Gifu (岐阜市, Gifu-shi) is a city located in the south-central portion of Gifu Prefecture, Japan, and serves as the prefectural capital. The city has played an important role in Japan's history because of its location in the middle of the country. During the Sengoku period, various warlords, including Oda Nobunaga, used the area as a base in an attempt to unify and control Japan. Gifu continued to flourish even after Japan's unification as both an important shukuba along the Edo period Nakasendō and, later, as one of Japan's fashion centers. It has been designated a core city by the national government.

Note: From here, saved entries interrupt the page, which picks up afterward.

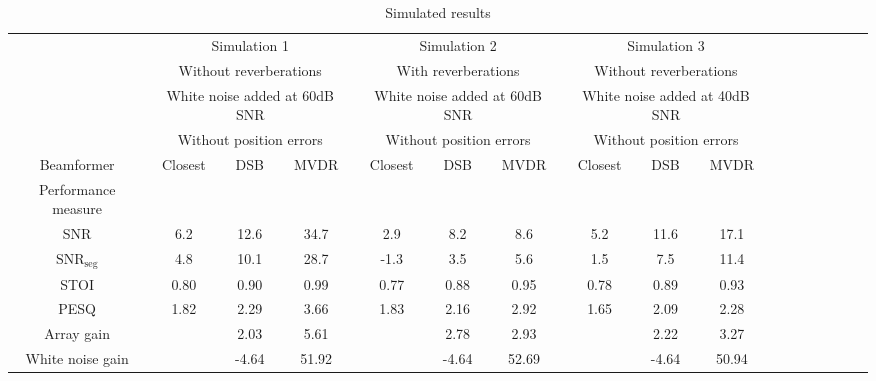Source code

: \begin{sidewaystable}[h]
\centering

\caption{Simulated results}
\label{tab:simRes}
  \begin{adjustbox}{max width=\textwidth}
\begin{tabular}{|c|c|c|c|c|c|c|c|c|c|c|c|c|c|c|c|c|}
\hline

 & \multicolumn{3}{c|}{Simulation 1}					& \multicolumn{3}{c|}{Simulation 2} 					& \multicolumn{3}{c|}{Simulation 3} 					\\ 
 & \multicolumn{3}{c|}{Without reverberations}			& \multicolumn{3}{c|}{With reverberations} 				& \multicolumn{3}{c|}{Without reverberations} 			\\ 
 & \multicolumn{3}{c|}{White noise added at 60dB SNR}	& \multicolumn{3}{c|}{White noise added at 60dB SNR} 	& \multicolumn{3}{c|}{White noise added at 40dB SNR} 	\\
 & \multicolumn{3}{c|}{Without position errors}			& \multicolumn{3}{c|}{Without position errors}			& \multicolumn{3}{c|}{Without position errors} 			\\ \hline
 
Beamformer				& Closest  	& DSB 		& MVDR 	& Closest  	& DSB 	& MVDR 	& Closest  	& DSB 	& MVDR \\ \hline

Performance measure 	& 	 		& 	 		& 	 	& 	 	& 		& 		&     &   	 & \\

SNR 					& 6.2		& 12.6		& 34.7 	& 2.9 	& 8.2 	& 8.6 	& 5.2 & 11.6 & 17.1 \\

$\text{SNR}_\text{seg}$	& 4.8		& 10.1		& 28.7 	& -1.3 	& 3.5 	& 5.6 	& 1.5 & 7.5 & 11.4 \\

STOI    				& 0.80		& 0.90		& 0.99 	& 0.77 	& 0.88 	& 0.95 	& 0.78 & 0.89 & 0.93 \\

PESQ  					& 1.82		& 2.29		& 3.66 	& 1.83 	& 2.16 	& 2.92 	& 1.65 & 2.09 & 2.28 \\

Array gain  			& 			& 2.03		& 5.61 	&  		& 2.78 	& 2.93 	& 	 	& 2.22 & 3.27 \\

White noise gain 		& 			& -4.64		& 51.92 & 	 	& -4.64 & 52.69 & 	 	& -4.64 & 50.94  \\ \hline \hline





\end{tabular}
\end{adjustbox}
\end{sidewaystable}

Located on the alluvial plain of the Nagara River, Gifu has taken advantage of the surrounding natural resources to create both traditional industries (including Mino washi and agriculture) and tourism opportunities such as cormorant fishing. Mount Kinka, one of the city's major symbols, is home to a nationally designated forest and Gifu Castle, a replica of Nobunaga's former castle. Gifu also hosts many festivals and events throughout the year.
Two major rail lines connect Gifu to Japan's national and international transportation infrastructure. JR Central's Tōkaidō Main Line runs through the city, connecting it with Nagoya, one of Japan's largest cities, and the surrounding area. The city has a direct train route to Chubu Centrair International Airport and facilities capable of hosting international events. Gifu has active relationships with six sister cities.
As of 1 June 2019, the city has an estimated population of 401,534 in 178,246 households, and a population density of about 1,972 inhabitants per square kilometre (5,110/sq mi). The total area of the city was 203.60 square kilometers (78.61 sq mi).